Task requirements:
Give the count of lines in the records that contain the string "just", and write nothing but that number.
── Information given
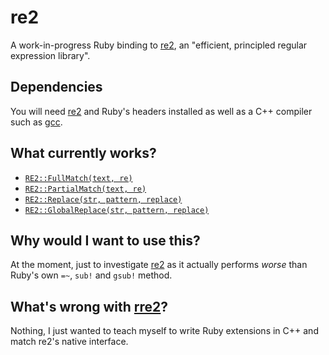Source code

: re2
===

A work-in-progress Ruby binding to [re2][], an "efficient, principled regular expression library".

Dependencies
------------

You will need [re2][] and Ruby's headers installed as well as a C++ compiler such as [gcc][].

What currently works?
---------------------

* [`RE2::FullMatch(text, re)`](http://code.google.com/p/re2/source/browse/re2/re2.h#30)
* [`RE2::PartialMatch(text, re)`](http://code.google.com/p/re2/source/browse/re2/re2.h#82)
* [`RE2::Replace(str, pattern, replace)`](http://code.google.com/p/re2/source/browse/re2/re2.h#335)
* [`RE2::GlobalReplace(str, pattern, replace)`](http://code.google.com/p/re2/source/browse/re2/re2.h#352)

Why would I want to use this?
----------------------------

At the moment, just to investigate [re2][] as it actually performs *worse* than Ruby's own `=~`, `sub!` and `gsub!` method.

What's wrong with [rre2][]?
---------------------------

Nothing, I just wanted to teach myself to write Ruby extensions in C++ and match re2's native interface.

  [gcc]: http://gcc.gnu.org/
  [re2]: http://code.google.com/p/re2/
  [rre2]: http://github.com/axic/rre2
────
Task response:
2